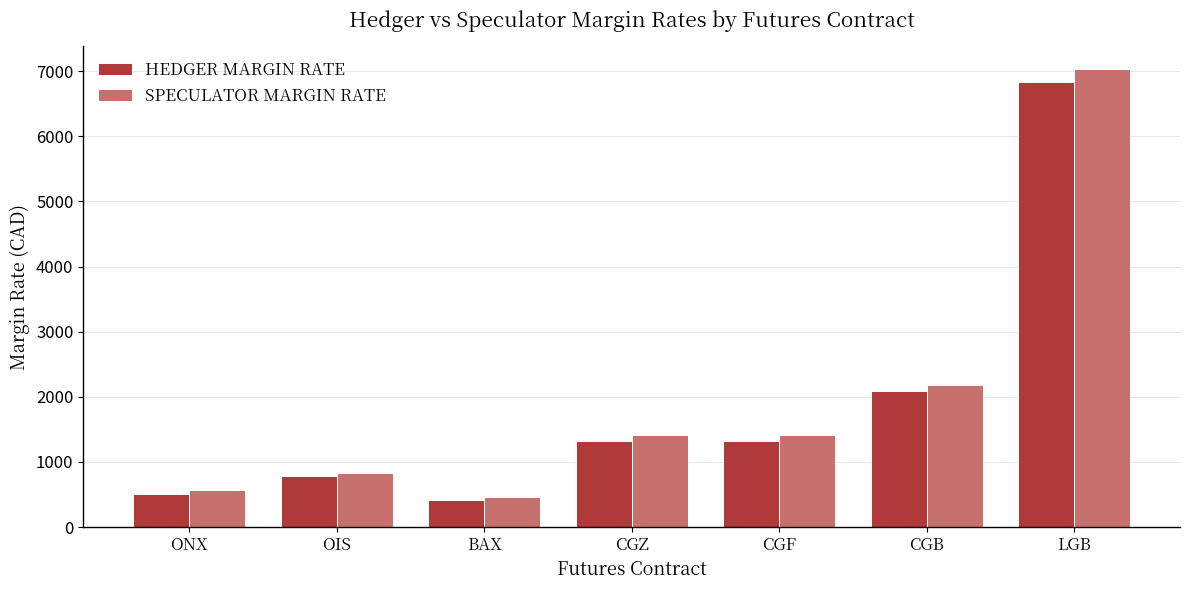

Read the SPECULATOR MARGIN RATE value at BAX.

460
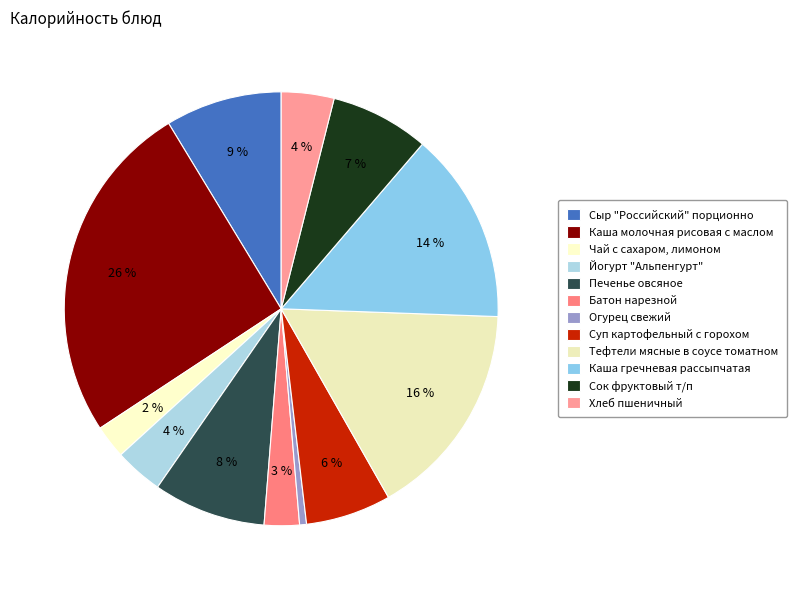

To the nearest percent, what portion does Суп картофельный с горохом represent?

6%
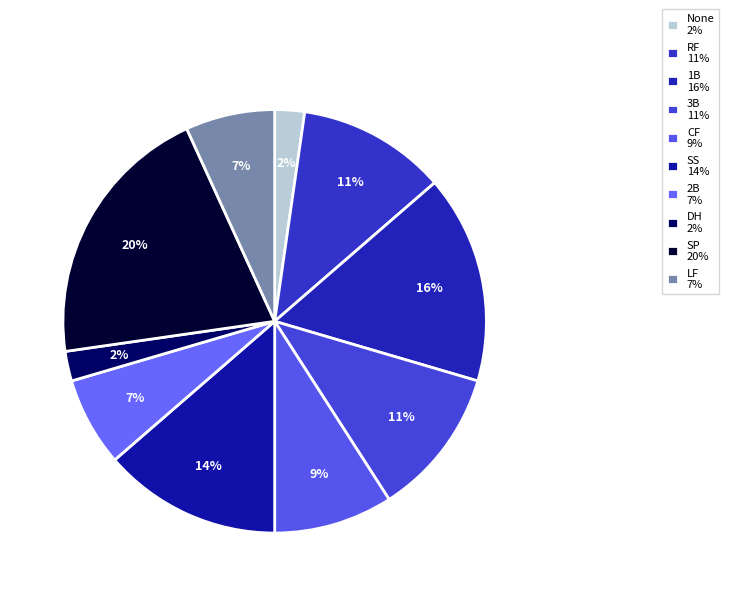

Does any single category account for the majority?

No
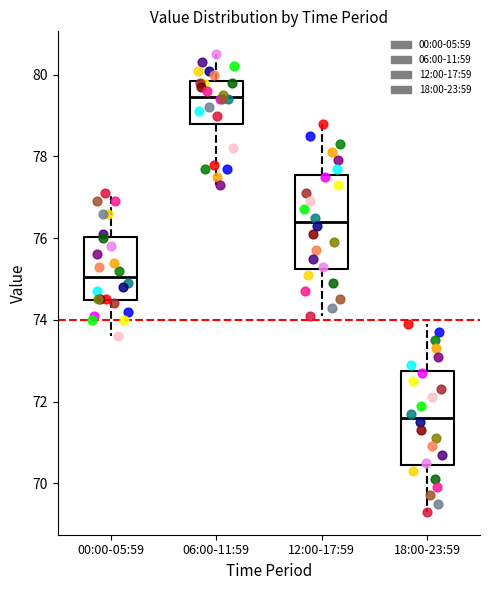

Reading left to right, transcribe this box plot: for each box, give where its median line is, the range the box spans, and where its two whiskers end, as read against the y-axis. The values are not printed on the chart, so give them approximately, as read against the axis.

00:00-05:59: median 75.0, box 74.4 to 76.0, whiskers 73.6 to 77.2
06:00-11:59: median 79.4, box 78.8 to 79.8, whiskers 77.4 to 80.6
12:00-17:59: median 76.4, box 75.2 to 77.6, whiskers 74.2 to 78.8
18:00-23:59: median 71.6, box 70.4 to 72.8, whiskers 69.4 to 74.0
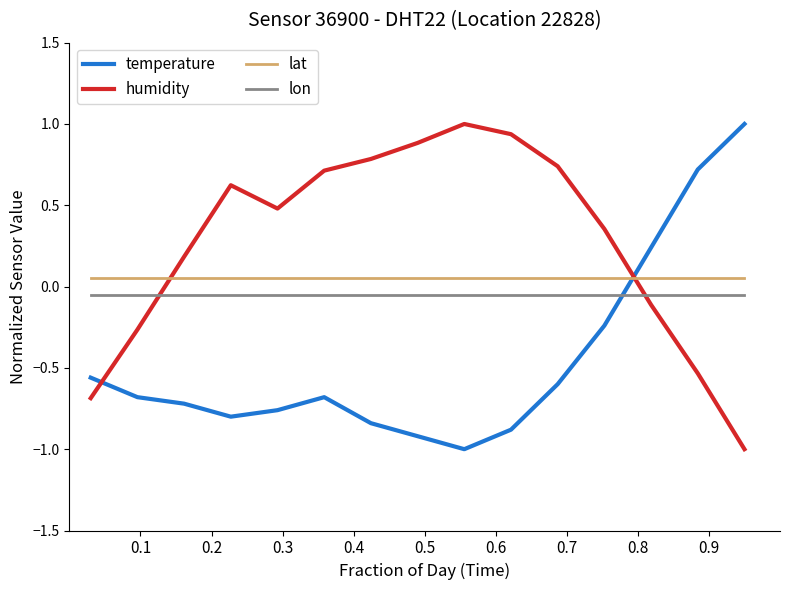

How many intersections are there between lon and temperature?

1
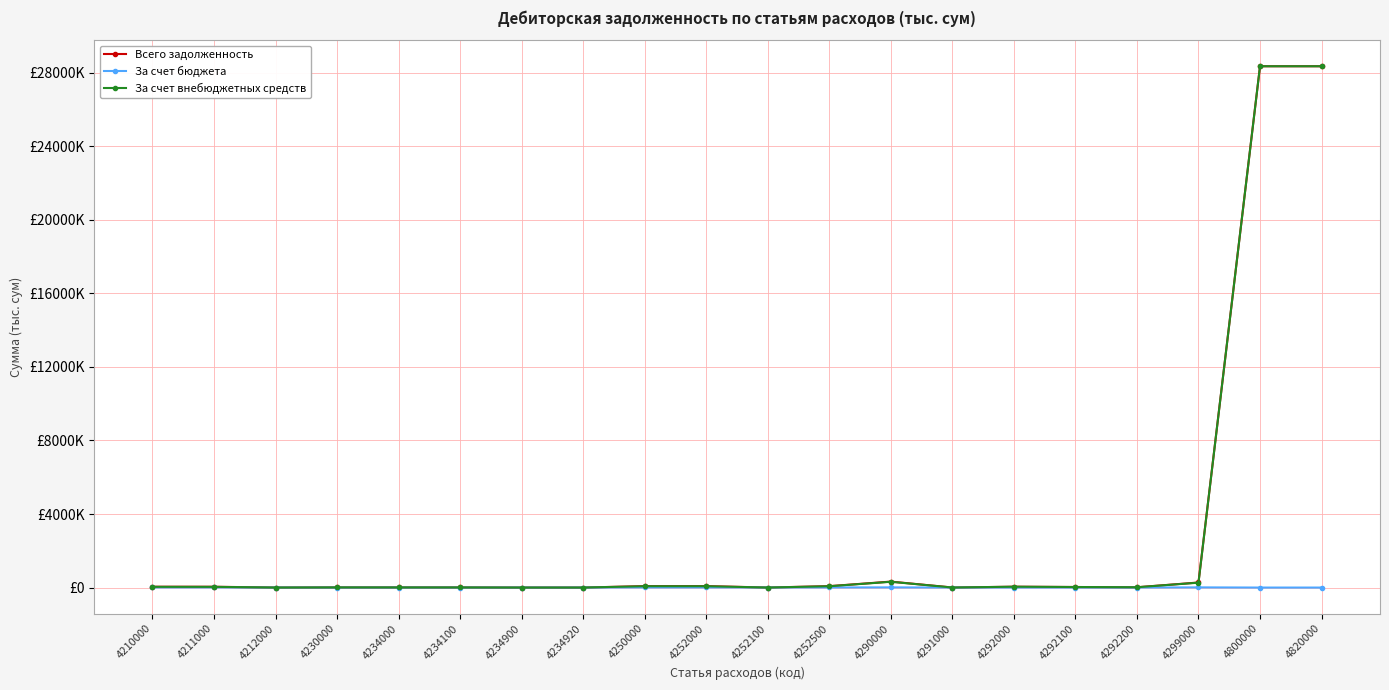

Is this an area chart (filled region under the line)?

No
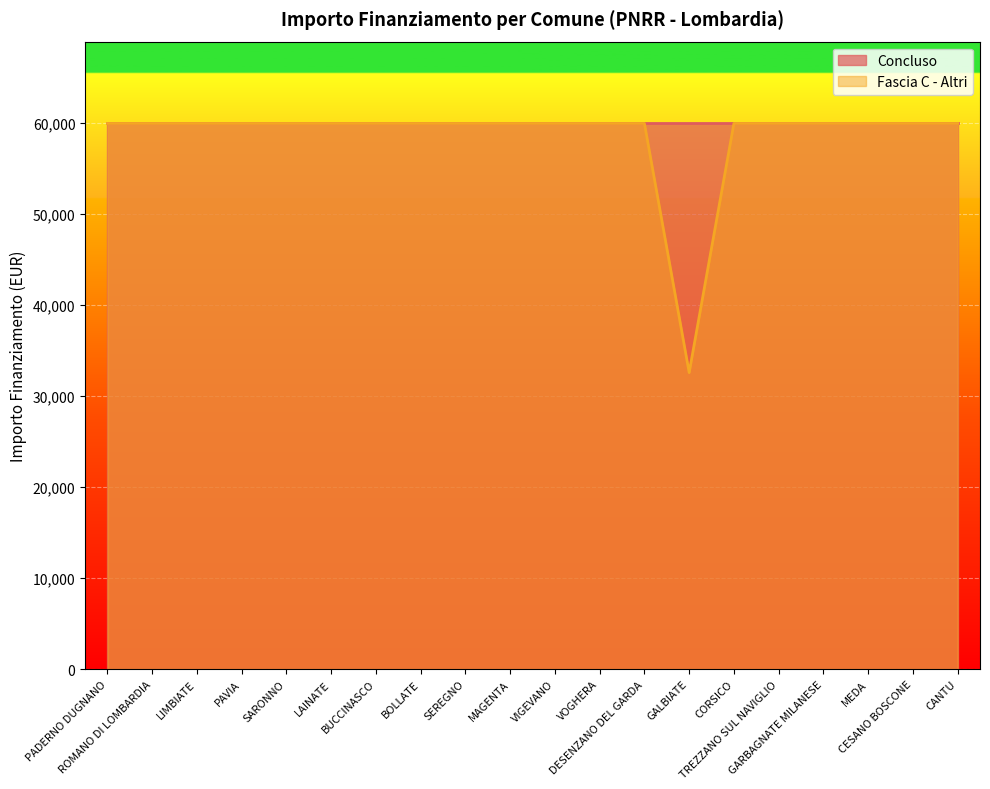

What is the difference between the second highest and minimum values?

27377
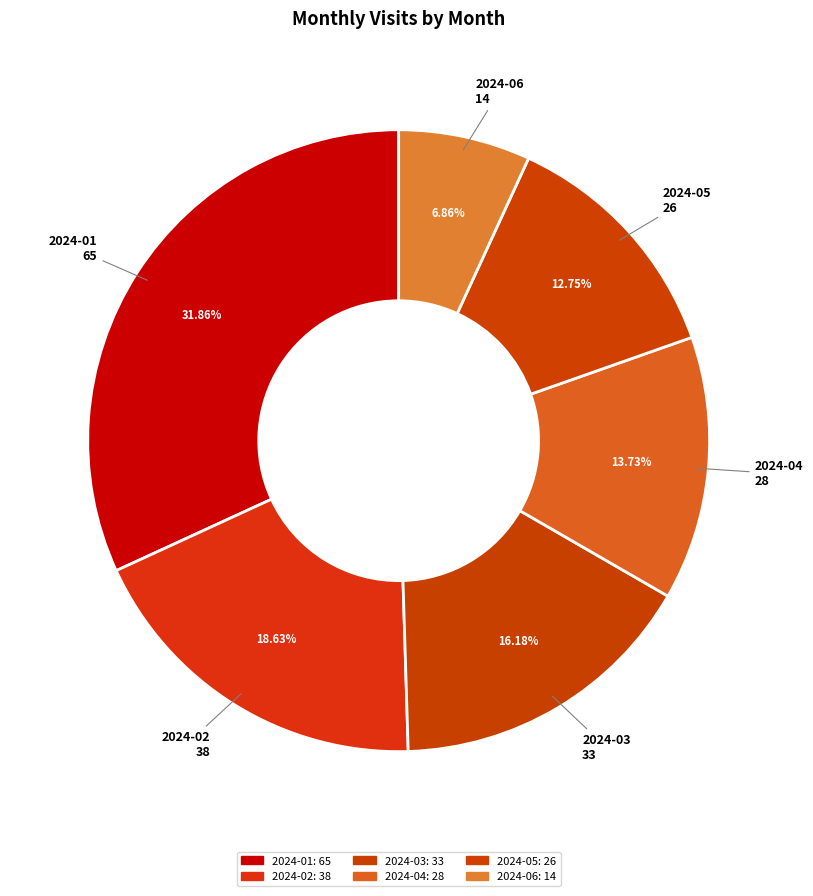

What percentage is the 2024-05 slice, to the nearest percent?

13%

****************

■ **Exercise**: Starting at the line that has "Does any single", copy every line word for word through the end of the items. Leave the pictures out.

■ **Output**:
Does any single category account for the majority?

No

Reading left to right, transcribe this box plot: for each box, give where its median line is, the range the box spans, and where its two whiskers end, as read against the y-axis. The values are not printed on the chart, so give them approximately, as read against the axis.

00:00-05:59: median 75.0, box 74.4 to 76.0, whiskers 73.6 to 77.2
06:00-11:59: median 79.4, box 78.8 to 79.8, whiskers 77.4 to 80.6
12:00-17:59: median 76.4, box 75.2 to 77.6, whiskers 74.2 to 78.8
18:00-23:59: median 71.6, box 70.4 to 72.8, whiskers 69.4 to 74.0

How many intersections are there between lon and temperature?

1

Is this an area chart (filled region under the line)?

No

What is the difference between the second highest and minimum values?

27377

What percentage is the 2024-05 slice, to the nearest percent?

13%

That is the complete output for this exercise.